When my mom got very sick and had several surgeries, the hospital moved her to long-term care. When I walked into the facility, it reeked of urine, and there were people asleep in wheelchairs in the hall. I walked into my mom’s room, which she shared with another woman. Her roommate was bedridden and had a TV attached to a metal arm six inches from her face. The TV was blinking on and off. She looked at me and asked if it was too loud. My mom was sitting upright on the edge of her bed waiting for me. She looked at me and said, “I don’t want to be here.” All the fucking fake relevance, semi-internet fame, money, and living large … and my ninety-pound mom was trapped in a place that reeked of urine.
I had failed.
I helped my mom pack her stuff and told the nurses I wanted to take her home. They said that would be “against doctor’s orders” and that they would call security if necessary. I went outside and told the driver who’d brought me there that I would be bringing my mom out in a wheelchair, and that we needed to get her in the car and leave promptly. I went back into the facility, got a wheelchair, put my mom in it, placed her bag on her lap, and headed out. As we passed the nurses’ desk, they looked calmly at us, and a large security guard positioned himself between my mom and me and the sliding exit doors. He didn’t say anything, just stood there.
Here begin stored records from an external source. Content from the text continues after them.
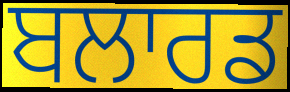
ਬਲਾਰਡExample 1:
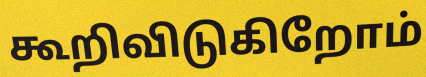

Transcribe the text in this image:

கூறிவிடுகிறோம்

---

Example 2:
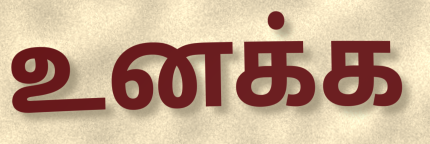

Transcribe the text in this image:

உனக்க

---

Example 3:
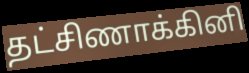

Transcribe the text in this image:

தட்சிணாக்கினி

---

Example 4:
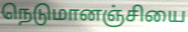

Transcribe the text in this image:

நெடுமானஞ்சியை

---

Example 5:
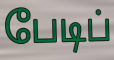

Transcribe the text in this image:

பேடிப்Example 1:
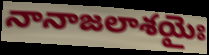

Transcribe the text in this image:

నానాజలాశయైః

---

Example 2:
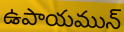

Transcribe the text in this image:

ఉపాయమున్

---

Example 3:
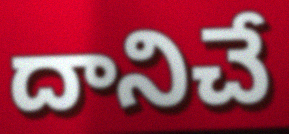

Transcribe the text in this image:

దానిచే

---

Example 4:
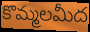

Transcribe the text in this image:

కొమ్మలమీద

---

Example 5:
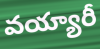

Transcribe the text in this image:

వయ్యారీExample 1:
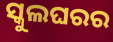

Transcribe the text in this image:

ସ୍କୁଲଘରର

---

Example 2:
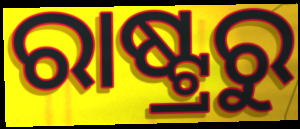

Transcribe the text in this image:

ରାଷ୍ଟ୍ରରୁ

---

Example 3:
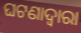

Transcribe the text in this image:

ଘଟଣାଦ୍ୱାରା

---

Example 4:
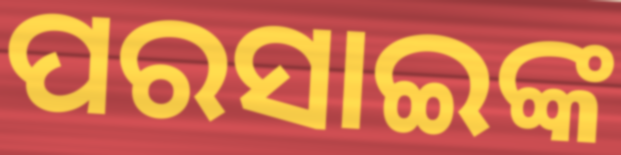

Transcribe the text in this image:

ପରସାଇଙ୍କ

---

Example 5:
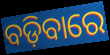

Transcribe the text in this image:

ବଡ଼ିବାରେ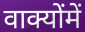
वाक्योंमेंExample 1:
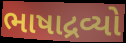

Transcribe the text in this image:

ભાષાદ્રવ્યો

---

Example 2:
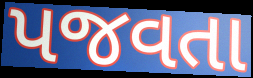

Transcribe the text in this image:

પજવતા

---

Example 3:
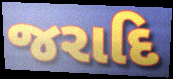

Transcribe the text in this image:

જરાદિ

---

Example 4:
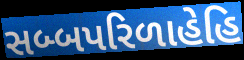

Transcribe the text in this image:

સબ્બપરિળાહેહિ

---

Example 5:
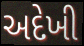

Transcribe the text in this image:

અદેખીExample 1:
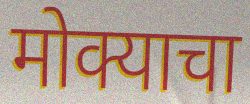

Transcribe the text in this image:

This is where it would make for a better story if I had told him to get out of my way or, in a Morgan Freeman voice, announced, “I’m taking my mother home.” But that’s not what happened. I froze and stood there, with my hands on the handles of my mom’s wheelchair, her in a hospital gown holding a duffel bag with her stuff. We all stood there for what was likely ten seconds but felt like ten minutes. I think he felt sorry for us. He turned his gaze to the floor and walked away, and we left. My mom passed seven weeks later, at home.
My dad and his wife recently moved into what will likely be their last home, as they are both eighty-eight. My sister, my dad’s wife’s children, and I pulled together to make the move easier and ensure it’s a nice place. My dad told me this will be the first time he can truly relax, as he won’t need to garden or take care of the house. It’s a great place in a university town, with movie nights, on-call medical professionals, and a pool he can swim in, and we’re arranging for a trainer so he can maintain his lifelong fitness routine.
Your first house signals the meaningful—your future and possibility. Your last home signals the profound—the people who love you.